EXERCISE MATERIALS:
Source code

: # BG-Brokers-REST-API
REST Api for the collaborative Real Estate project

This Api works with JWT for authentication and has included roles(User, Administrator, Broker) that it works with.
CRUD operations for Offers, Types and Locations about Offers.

WORK TO BE COMPLETED:
Copy out every line of the items above word for word, with nothing added, dropped, or changed.

YOUR SOLUTION:
Source code

: # BG-Brokers-REST-API
REST Api for the collaborative Real Estate project

This Api works with JWT for authentication and has included roles(User, Administrator, Broker) that it works with.
CRUD operations for Offers, Types and Locations about Offers.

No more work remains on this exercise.